– А теперь, Валентин Галактионович, последний и несколько резкий вопрос. Вот поступила записка из зала, зачитываю: «А не кажется ли вам, дорогой Валентин Григорьевич, что все ваши мысли давно устарели, что вы не вписываетесь в современные требования, что вы – архаизм, и самое лучшее, что вы можете сделать, это уступить дорогу молодому поколению литераторов, переживающих за Сибирь не меньше вашего. Подпись: молодой великий писатель».
Аудитория на секунду ошарашено замолчала (до этого шло непрерывное бормотание – слова высокого гостя переходили из уст в уста).
Валентин Галактионович заговорил без паузы, заговорил четко, уверено и весомо:
– Мы, старики, всю жизнь делаем и делали свое дело так, как это считали нужным, ориентируясь на свою совесть и свое понимание жизни. Конечно, мы не вечны, и я не вечен, и все на свете меняется, приходят молодые, наверное, более образованные, талантливые, современные, чем мы, и нам, отжившим свое и отработавшим, отболевшим, приходит конец. Но, как известно, у каждого ребенка есть родители, есть родина. Так же у каждого автора, явления, у всего на свете есть корни. И какие же вы будете «молодые и великие», если забудете и отринете нас, ваших родителей, ваших предтеч. Более того, если вы сможете, посмеете сбросить, вычеркнуть нас и наше дело, то значит грош вам цена, – яростно завершил Валентин Галактионович свою тираду.
– А уж если вы путаете даже отчество нашего гостя, пишете записку, не зная кому, то оно и понятно, какой вы там «молодой и великий» – ехидно добавил ректор, – Григорьевичем вас назвал, – подчеркнул, наклоняясь к почетному гостю ведущий. – А можете вы, автор записки, коли вы такой смелый, показаться сейчас нам, чтоб мы поглядели на наших «молодых, современных авторов»?
– Да, да, покажись, покажись, хулиган, – закричали слегка заскучавшие на первых рядах телки.
Но, похоже, запал автора записки после такого отпора иссяк моментально, «молодой и великий» не показывался.
В этот момент у меня, сидящего у двери на корточках, как назло, затекли ноги. Я вынужден был, состроив мучительную гримасу, встать и слегка потопать по деревянному настилу аудитории. Взоры зала обратились ко мне.

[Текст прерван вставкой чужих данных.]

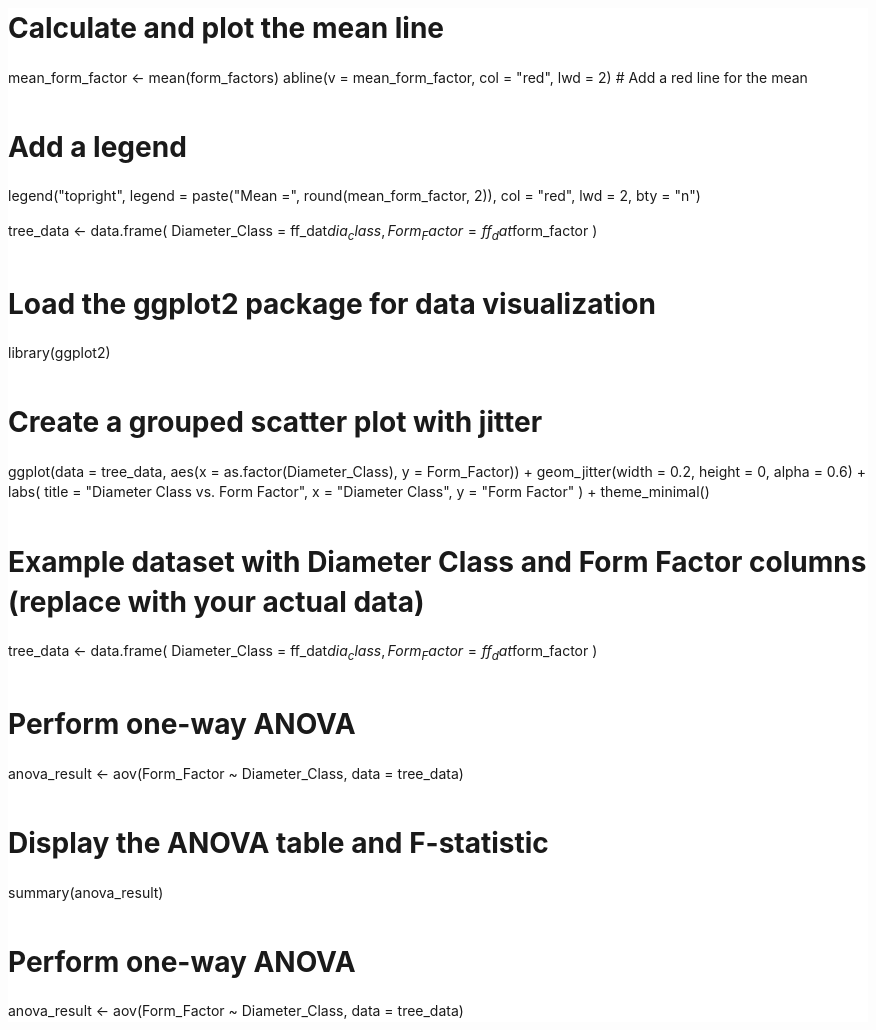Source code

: 
# Calculate and plot the mean line
mean_form_factor <- mean(form_factors)
abline(v = mean_form_factor, col = "red", lwd = 2)  # Add a red line for the mean

# Add a legend
legend("topright", legend = paste("Mean =", round(mean_form_factor, 2)), col = "red", lwd = 2, bty = "n")


tree_data <- data.frame(
  Diameter_Class = ff_dat$dia_class,
  Form_Factor = ff_dat$form_factor
)

# Load the ggplot2 package for data visualization
library(ggplot2)

# Create a grouped scatter plot with jitter
ggplot(data = tree_data, aes(x = as.factor(Diameter_Class), y = Form_Factor)) +
  geom_jitter(width = 0.2, height = 0, alpha = 0.6) +
  labs(
    title = "Diameter Class vs. Form Factor",
    x = "Diameter Class",
    y = "Form Factor"
  ) +
  theme_minimal()


# Example dataset with Diameter Class and Form Factor columns (replace with your actual data)
tree_data <- data.frame(
  Diameter_Class = ff_dat$dia_class,
  Form_Factor = ff_dat$form_factor
)

# Perform one-way ANOVA
anova_result <- aov(Form_Factor ~ Diameter_Class, data = tree_data)

# Display the ANOVA table and F-statistic
summary(anova_result)
# Perform one-way ANOVA
anova_result <- aov(Form_Factor ~ Diameter_Class, data = tree_data)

– Ну и ну, так вот оно какое, современное поколение, – раздались нерешительные, но все же громкие голоса. Галактионович глянул на меня недобро, ректор отвернулся и высморкался. Приехавшие с классиком коллеги угрожающе сжали челюсти, кулаки. А тот, что терся со мной у двери, даже ткнул меня локтем в бок, как бы случайно.
Сперва я не понял, чем заслужил такое внимание публики. Спустя десять мгновений до меня докатилось, наконец: они приняли меня за другого. То есть, другого приняли за меня. Тьфу, ты, черт побери…
– Послушайте, вы неправильно поняли, никаких записок я не писал, у меня нет претензий к Валентину Галактионовичу, я его очень люблю, много его читал, с ним дружил мой отец. Так что отчество его перепутать я никак не способен. Он современен, гениален, он всем и во всем хорош, – пытался я объяснить, пока меня выводили под руки из зала. Однако язык почему-то не слушался, как я не двигал его, как не дергал, он болтался бессмысленно меж зубами, служа лишь отводной плоскостью для капающей слюны. Вот она, немота писательская: именно в тот момент, когда звучащее слово стало необходимым, способность произносить слова предательски улетучилась.
Так под мягкие, теплые, портвейновые рученьки дотащили меня педовские архаровцы до крыльца и сбросили с оного, как из кабака выкидывает загулявшего клиента охрана.
Памятуя о таком личном знакомстве с Валентином Галактионовичем, на новую встречу с ним идти не хотелось. За двадцать минут до начала пресс-конференции после экологически-речного вояжа я дома преспокойно потреблял что-то крепленое, не подозревая, что моя приятельница, новый директор Дома писателя, уже стучит красивым лаковым коготком по телефонной клавиатуре, набирая мой номер. Опять не хватало писателей, организаторы боятся обидеть гостя, нужно обязательно быть. Жаль мне моего истерзанного отдохновением тела, но так и быть, еду.
На этот раз аудитория еще больше, почти концертный зал. Однако зрителей маловато, выступление оказалось почти закрытым, только пресса, как обычно, пронюхала, а народ не пришел. Не довели до народа.